- Task to complete: Pick out the lines below with "labels" and list them.
==== Information provided
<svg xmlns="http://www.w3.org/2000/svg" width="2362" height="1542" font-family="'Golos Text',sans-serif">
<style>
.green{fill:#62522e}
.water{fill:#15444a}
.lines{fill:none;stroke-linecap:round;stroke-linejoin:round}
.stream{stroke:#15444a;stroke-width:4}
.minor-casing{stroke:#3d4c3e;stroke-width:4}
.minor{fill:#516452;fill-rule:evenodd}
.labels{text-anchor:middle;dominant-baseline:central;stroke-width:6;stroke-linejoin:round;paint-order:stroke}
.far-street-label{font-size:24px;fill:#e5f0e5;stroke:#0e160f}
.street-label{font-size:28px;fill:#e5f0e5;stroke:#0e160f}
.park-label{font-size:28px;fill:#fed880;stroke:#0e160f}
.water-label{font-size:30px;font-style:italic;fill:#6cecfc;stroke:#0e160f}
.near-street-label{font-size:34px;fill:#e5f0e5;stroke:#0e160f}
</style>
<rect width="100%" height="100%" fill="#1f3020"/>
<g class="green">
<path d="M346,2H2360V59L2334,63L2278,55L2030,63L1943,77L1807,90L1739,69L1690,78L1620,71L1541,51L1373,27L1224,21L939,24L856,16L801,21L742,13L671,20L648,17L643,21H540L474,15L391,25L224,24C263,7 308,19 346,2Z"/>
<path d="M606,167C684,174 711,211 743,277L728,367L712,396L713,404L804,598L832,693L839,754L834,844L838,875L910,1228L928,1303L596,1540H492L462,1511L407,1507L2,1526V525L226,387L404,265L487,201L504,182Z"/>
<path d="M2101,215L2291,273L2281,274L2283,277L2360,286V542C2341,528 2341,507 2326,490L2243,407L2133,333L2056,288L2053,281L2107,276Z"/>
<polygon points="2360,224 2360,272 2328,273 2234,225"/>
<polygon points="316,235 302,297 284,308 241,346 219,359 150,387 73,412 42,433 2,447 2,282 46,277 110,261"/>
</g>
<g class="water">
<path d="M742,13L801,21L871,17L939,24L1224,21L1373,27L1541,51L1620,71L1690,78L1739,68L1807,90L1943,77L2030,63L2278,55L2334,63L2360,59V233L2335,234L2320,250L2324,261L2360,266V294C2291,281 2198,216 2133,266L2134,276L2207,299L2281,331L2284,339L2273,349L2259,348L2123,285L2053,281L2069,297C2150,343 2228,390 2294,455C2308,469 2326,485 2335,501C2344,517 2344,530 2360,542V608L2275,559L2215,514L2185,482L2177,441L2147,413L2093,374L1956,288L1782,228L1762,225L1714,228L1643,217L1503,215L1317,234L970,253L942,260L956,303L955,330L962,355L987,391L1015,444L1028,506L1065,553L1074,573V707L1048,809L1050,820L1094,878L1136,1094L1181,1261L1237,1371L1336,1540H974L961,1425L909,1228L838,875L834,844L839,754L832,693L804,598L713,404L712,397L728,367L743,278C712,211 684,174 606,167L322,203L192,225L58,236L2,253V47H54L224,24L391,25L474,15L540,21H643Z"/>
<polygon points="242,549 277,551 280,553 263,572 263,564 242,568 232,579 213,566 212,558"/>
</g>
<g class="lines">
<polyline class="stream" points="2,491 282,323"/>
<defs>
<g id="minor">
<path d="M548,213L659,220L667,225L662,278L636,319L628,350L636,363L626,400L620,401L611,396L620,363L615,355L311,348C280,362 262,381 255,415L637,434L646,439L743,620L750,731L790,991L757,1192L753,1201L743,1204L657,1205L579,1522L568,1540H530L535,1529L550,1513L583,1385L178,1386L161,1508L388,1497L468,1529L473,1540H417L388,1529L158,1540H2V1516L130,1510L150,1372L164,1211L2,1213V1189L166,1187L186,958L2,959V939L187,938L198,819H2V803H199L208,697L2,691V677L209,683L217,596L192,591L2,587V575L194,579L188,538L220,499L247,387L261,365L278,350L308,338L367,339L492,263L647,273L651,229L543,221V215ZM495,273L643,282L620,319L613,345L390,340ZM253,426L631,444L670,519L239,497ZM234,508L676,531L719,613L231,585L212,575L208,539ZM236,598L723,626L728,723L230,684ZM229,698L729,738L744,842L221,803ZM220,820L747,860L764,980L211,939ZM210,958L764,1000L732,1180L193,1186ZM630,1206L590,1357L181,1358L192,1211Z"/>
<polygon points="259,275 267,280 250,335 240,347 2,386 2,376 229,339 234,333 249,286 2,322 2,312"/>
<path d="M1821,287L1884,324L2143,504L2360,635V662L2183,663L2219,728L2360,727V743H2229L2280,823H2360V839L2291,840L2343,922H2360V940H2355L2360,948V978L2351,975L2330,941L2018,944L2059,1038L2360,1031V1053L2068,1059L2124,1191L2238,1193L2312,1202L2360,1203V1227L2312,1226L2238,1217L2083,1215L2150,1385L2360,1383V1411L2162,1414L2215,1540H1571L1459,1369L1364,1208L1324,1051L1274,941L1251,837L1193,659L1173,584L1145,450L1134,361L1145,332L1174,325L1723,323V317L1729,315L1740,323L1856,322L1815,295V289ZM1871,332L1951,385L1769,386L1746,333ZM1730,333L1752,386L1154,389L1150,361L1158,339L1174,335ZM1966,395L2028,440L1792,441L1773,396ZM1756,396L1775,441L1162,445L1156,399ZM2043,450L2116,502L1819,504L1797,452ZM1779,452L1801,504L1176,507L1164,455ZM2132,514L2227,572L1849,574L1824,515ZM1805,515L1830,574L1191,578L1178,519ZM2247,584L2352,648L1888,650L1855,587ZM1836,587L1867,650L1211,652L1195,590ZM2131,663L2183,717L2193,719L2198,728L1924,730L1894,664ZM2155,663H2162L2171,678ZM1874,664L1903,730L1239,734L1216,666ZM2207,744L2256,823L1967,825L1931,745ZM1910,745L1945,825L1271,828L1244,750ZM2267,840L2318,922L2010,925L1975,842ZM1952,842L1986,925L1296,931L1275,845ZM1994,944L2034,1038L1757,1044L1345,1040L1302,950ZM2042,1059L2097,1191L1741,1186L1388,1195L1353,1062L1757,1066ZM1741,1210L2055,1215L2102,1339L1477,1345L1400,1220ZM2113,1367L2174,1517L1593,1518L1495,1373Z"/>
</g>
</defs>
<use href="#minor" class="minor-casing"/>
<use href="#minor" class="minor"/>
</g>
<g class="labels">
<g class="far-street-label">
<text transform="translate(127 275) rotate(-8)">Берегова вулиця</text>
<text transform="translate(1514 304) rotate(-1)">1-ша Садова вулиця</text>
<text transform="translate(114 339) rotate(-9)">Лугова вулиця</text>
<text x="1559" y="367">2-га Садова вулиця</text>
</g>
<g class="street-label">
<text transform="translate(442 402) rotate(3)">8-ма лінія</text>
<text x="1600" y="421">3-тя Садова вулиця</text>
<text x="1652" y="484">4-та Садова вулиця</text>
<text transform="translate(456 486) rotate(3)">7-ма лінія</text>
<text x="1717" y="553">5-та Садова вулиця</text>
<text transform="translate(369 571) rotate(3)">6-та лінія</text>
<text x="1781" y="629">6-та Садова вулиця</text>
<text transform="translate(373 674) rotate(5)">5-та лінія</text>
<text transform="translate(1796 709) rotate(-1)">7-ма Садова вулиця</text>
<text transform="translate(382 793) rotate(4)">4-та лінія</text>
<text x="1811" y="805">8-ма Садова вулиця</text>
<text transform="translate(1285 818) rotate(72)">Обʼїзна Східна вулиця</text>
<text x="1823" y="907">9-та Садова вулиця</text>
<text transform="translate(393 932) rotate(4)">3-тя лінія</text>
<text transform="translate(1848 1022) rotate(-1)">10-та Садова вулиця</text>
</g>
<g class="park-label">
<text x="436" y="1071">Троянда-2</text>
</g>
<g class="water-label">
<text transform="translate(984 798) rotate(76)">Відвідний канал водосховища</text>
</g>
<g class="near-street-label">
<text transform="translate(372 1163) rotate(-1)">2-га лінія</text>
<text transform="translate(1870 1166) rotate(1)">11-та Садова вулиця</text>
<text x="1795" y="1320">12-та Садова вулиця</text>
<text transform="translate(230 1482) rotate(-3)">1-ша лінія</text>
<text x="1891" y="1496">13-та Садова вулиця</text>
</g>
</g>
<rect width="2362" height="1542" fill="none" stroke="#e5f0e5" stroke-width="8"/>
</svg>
========
- Reply:
.labels{text-anchor:middle;dominant-baseline:central;stroke-width:6;stroke-linejoin:round;paint-order:stroke}
<g class="labels">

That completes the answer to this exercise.